What this task involves:
Read the data, and whenever a line holds the word "format", report that line.

[Extracted page text data]
***

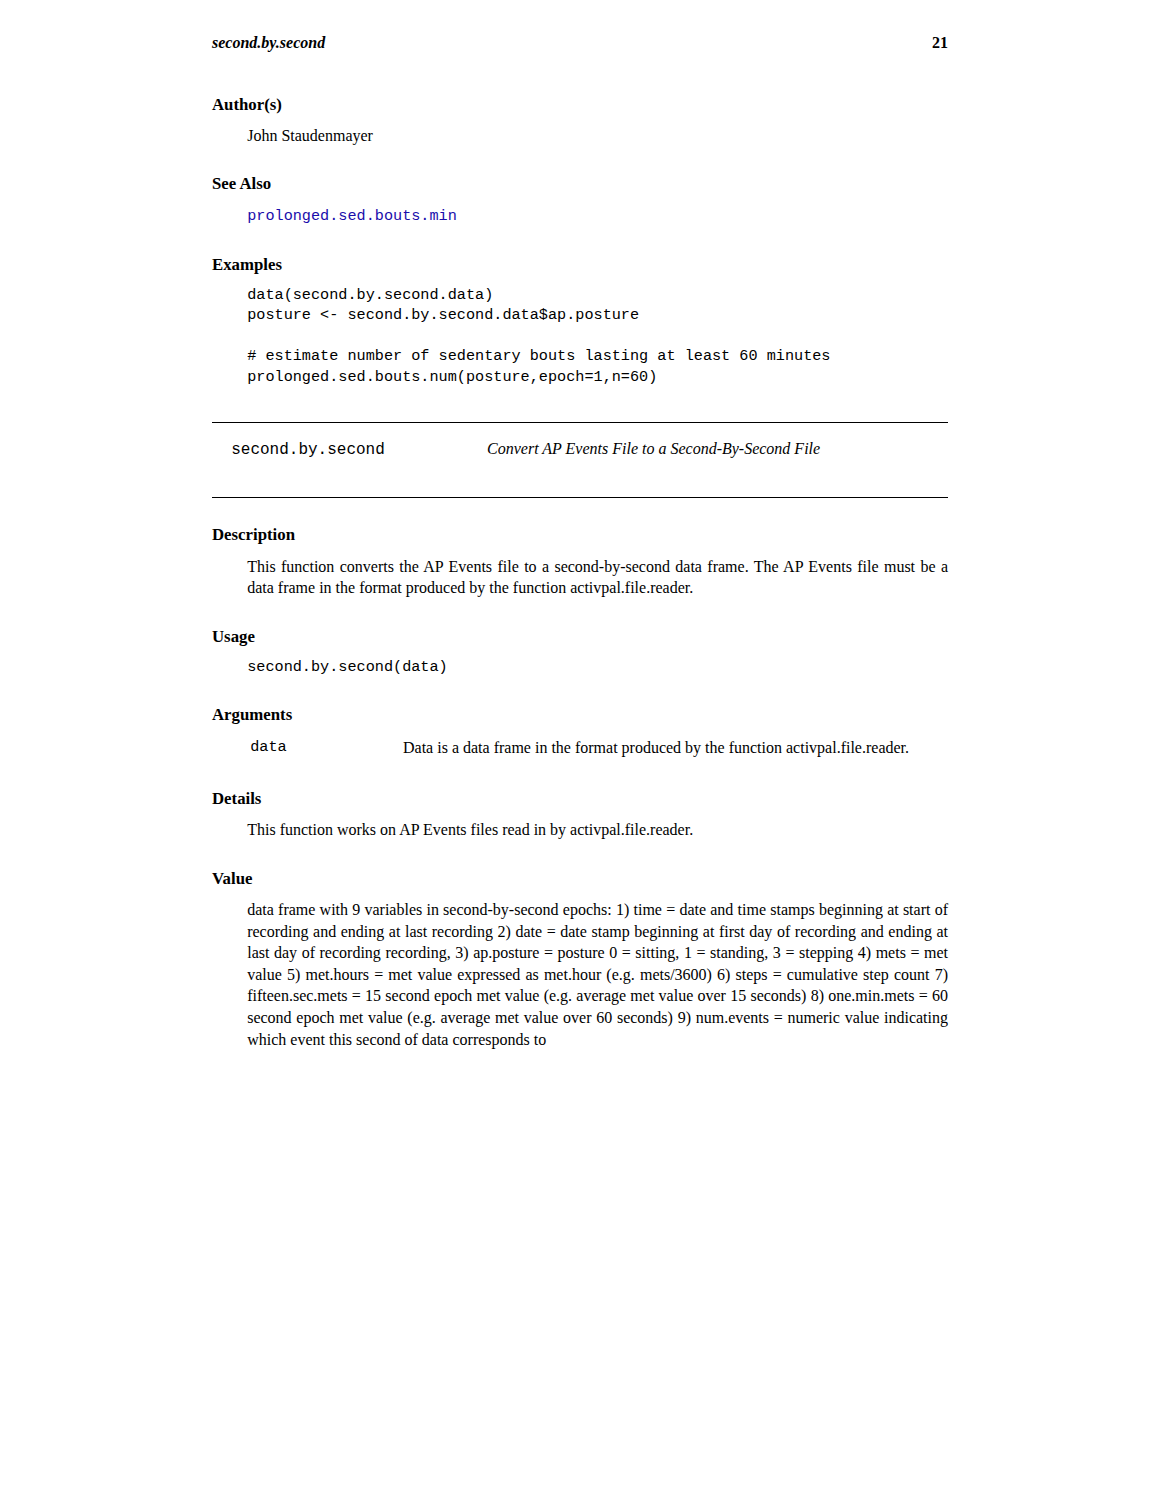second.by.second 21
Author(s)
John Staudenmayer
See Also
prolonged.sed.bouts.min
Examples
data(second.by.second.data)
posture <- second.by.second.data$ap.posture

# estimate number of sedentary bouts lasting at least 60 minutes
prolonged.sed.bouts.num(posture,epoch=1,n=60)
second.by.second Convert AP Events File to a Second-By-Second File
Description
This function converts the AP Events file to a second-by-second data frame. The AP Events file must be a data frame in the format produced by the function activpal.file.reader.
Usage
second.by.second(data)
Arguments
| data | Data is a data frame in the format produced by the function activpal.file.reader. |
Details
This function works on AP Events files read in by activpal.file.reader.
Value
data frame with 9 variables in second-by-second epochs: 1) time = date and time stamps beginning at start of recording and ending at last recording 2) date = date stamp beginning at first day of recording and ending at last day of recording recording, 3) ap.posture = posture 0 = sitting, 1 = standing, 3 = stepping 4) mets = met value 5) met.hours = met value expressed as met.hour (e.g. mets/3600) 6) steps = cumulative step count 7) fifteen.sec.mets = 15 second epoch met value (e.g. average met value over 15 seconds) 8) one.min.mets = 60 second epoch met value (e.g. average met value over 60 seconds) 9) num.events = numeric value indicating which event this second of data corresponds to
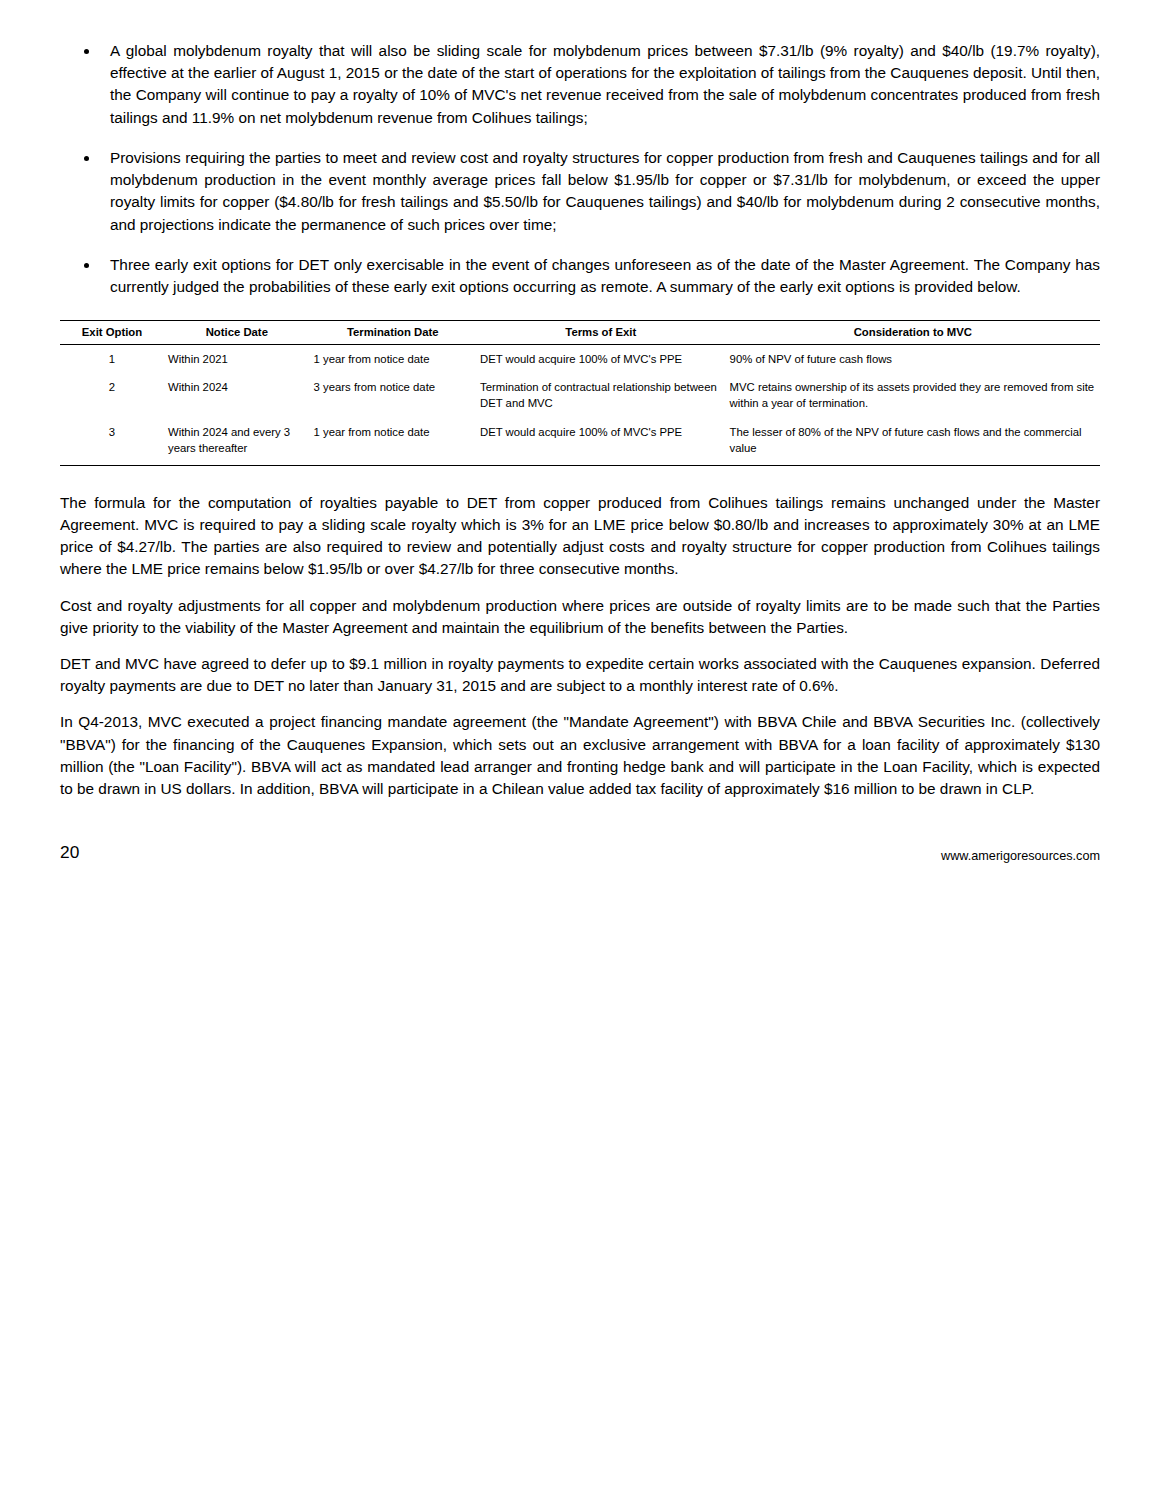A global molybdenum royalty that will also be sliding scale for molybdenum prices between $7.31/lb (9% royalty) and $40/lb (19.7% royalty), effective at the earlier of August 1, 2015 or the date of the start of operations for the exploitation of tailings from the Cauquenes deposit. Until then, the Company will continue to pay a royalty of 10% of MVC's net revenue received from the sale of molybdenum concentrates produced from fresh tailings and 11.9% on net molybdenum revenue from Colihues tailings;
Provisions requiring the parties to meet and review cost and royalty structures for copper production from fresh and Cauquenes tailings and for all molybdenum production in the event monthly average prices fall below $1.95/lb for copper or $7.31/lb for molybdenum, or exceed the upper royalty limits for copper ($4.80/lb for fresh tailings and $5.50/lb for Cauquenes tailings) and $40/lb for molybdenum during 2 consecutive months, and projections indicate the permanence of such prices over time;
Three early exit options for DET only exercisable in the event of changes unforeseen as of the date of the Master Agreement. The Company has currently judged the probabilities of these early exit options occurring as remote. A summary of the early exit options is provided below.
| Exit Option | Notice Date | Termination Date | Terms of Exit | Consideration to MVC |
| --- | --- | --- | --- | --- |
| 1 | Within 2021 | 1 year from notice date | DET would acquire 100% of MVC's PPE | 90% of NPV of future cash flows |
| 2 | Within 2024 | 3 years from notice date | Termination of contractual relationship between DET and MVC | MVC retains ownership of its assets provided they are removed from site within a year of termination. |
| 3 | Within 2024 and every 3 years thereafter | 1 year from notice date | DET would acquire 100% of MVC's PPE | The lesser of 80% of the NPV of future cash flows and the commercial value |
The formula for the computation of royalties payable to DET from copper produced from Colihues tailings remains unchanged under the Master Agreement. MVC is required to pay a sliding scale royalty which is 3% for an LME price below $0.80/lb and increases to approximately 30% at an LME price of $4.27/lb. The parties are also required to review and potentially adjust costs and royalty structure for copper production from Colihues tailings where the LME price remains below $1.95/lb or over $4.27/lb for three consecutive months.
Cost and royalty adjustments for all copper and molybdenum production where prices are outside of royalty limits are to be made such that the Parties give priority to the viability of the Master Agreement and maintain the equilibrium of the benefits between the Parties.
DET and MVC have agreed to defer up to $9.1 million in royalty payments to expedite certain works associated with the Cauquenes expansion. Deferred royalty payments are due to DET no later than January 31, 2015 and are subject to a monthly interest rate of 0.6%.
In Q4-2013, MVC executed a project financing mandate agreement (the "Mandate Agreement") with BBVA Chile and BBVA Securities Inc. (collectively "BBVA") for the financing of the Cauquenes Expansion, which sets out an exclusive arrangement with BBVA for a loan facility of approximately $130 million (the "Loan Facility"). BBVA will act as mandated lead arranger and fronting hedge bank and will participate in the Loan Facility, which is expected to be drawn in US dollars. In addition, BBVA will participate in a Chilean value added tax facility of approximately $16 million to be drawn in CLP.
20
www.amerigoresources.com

***

Task response:
This function converts the AP Events file to a second-by-second data frame. The AP Events file must be a data frame in the format produced by the function activpal.file.reader.
| data | Data is a data frame in the format produced by the function activpal.file.reader. |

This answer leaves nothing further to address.